ISTOÉ – Qual a origem dessa reação?
Muniz Sodré

Existe uma cultura política bolchevique, no pior sentido do termo. Acho que é anacrônica. Não há mais lugar para isso na contemporaneidade. A mídia pode ter todos os defeitos, mas ainda tem o benefício de oferecer o controle do poder pela exposição. Isso é irrefreável. A sociedade vive da transparência, mesmo sem ideal ético. Meus dados estão na internet, o Imposto de Renda sabe tudo sobre você, tem os recursos digitais que revelam o perfil de qualquer internauta. Isso é a sociedade de transparência. O governo não pode se ocultar. Já no século XVIII existia o imperativo de tornar público os atos de governo, (Immanuel) Kant já falava disso. É nadar contra a história querer botar biombos na frente disso. Acho que as entidades, os governos podem ter surtos autoritários. Há pessoas que não enlouquecem, mas têm surtos. Acredito que esse seja o caso.

ISTOÉ – O projeto de criação da Ancinav pode ser creditado a esse surto autoritário?
Muniz Sodré

O Estado não tem o direito nem o dever de meter a colher em nenhum roteiro de cinema, em nenhum programa de tevê.
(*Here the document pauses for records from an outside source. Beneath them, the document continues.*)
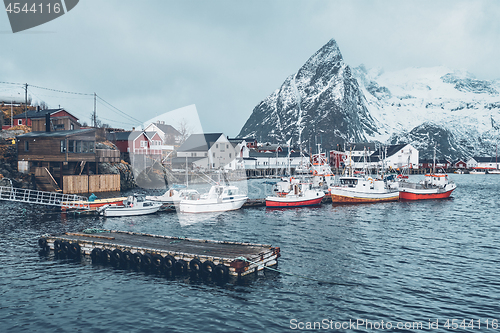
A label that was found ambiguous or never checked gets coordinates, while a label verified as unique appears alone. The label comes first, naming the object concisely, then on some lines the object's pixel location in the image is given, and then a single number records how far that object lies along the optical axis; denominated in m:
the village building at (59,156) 56.78
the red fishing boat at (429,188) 66.81
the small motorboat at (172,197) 50.81
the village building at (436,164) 183.88
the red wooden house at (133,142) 94.44
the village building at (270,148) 159.18
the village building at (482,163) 194.38
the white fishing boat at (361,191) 60.69
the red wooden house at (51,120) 68.25
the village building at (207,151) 114.12
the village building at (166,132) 114.69
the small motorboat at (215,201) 46.19
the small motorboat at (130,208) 42.19
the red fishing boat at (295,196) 53.25
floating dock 20.92
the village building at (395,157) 170.00
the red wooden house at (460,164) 196.75
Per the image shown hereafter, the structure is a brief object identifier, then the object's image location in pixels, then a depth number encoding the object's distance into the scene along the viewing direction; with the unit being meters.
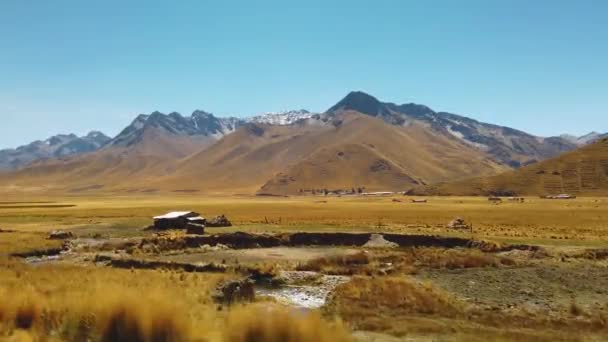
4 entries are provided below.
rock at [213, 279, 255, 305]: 24.06
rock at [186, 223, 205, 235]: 55.13
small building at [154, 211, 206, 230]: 62.18
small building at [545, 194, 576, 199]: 157.00
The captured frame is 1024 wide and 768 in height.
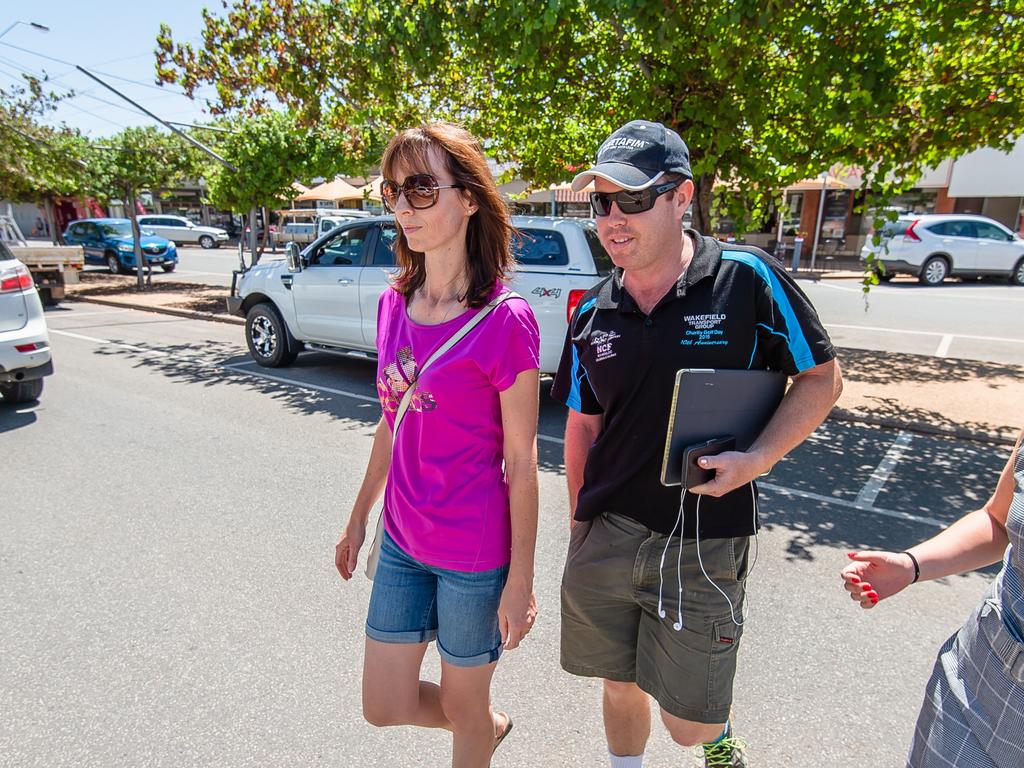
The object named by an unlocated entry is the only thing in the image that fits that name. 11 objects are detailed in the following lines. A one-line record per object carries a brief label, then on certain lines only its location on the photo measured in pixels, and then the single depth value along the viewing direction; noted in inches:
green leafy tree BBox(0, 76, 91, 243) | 657.4
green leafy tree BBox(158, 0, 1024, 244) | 208.8
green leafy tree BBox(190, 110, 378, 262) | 502.9
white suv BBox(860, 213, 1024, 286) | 709.9
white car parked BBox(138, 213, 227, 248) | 1401.3
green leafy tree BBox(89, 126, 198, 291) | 664.4
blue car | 855.1
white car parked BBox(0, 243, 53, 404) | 225.6
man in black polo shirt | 67.6
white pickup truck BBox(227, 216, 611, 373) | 244.2
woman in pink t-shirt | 69.7
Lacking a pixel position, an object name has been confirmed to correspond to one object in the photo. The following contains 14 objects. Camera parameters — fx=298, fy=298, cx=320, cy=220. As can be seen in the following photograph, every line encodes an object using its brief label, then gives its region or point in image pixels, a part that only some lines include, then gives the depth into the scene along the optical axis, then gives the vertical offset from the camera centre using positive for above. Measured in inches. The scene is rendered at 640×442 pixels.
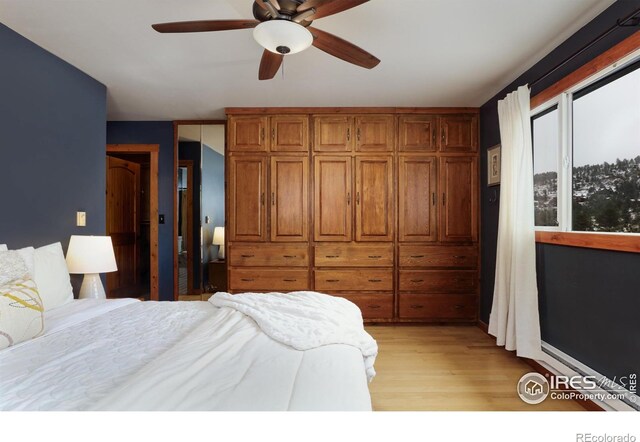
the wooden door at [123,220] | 153.3 +0.1
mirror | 147.8 +6.8
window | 65.1 +16.1
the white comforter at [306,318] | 43.6 -16.6
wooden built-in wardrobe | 127.6 +10.3
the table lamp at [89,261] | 84.0 -11.6
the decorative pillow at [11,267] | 51.9 -8.4
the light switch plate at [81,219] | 95.2 +0.4
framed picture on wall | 113.7 +21.3
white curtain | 87.0 -6.3
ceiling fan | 51.5 +36.6
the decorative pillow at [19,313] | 45.9 -14.9
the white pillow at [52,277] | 65.8 -13.1
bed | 28.8 -17.6
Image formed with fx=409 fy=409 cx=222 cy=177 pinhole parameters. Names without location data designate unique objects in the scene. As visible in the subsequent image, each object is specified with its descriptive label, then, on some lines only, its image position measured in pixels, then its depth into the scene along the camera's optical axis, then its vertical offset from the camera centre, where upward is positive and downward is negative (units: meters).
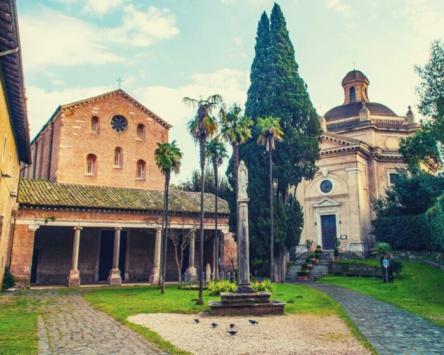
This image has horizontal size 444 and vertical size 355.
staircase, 30.45 -0.93
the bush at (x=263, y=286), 19.05 -1.37
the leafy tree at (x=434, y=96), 20.39 +8.19
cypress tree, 28.14 +7.72
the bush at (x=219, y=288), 19.45 -1.51
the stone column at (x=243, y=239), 14.18 +0.61
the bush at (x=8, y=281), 21.21 -1.37
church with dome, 37.47 +7.63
A menos que ele queira fazer danos definitivos à cultura. A cultura só tem sentido no espaço de liberdade. O governo não pode legislar sobre conteúdo, isso é stalinismo, dirigismo insuportável e intolerável. Mesmo com as boas intenções de “defender a cultura brasileira”. Sou radicalmente contra. Acho que é nadar contra maré da história se o governo quiser intervir. Não que às vezes não dê vontade. Eu ligo a tevê e algumas vezes vejo a Luciana Gimenez, um programa que assisto com o mesmo fascínio com que vejo um acidente de trânsito. A diferença é que eu fixo o olhar. Outro dia vi ali uma moça vendendo a virgindade por R$ 100 mil. Ela fingia escândalo. Na semana passada vi uma professora de posições sexuais de São Paulo que demonstrava o Kama Sutra. Isso parece liberdade, mas é o lixo televisivo. Em outros canais a mesma coisa. Ainda assim, sou contra qualquer intervenção do governo. Em matéria de cultura e de informação, o governo tem que ser afirmativo. Deveria afirmar uma rede pública de televisão com programação séria, confrontar com qualidade. O Ministério da Cultura não é lugar para regulamentação do entretenimento.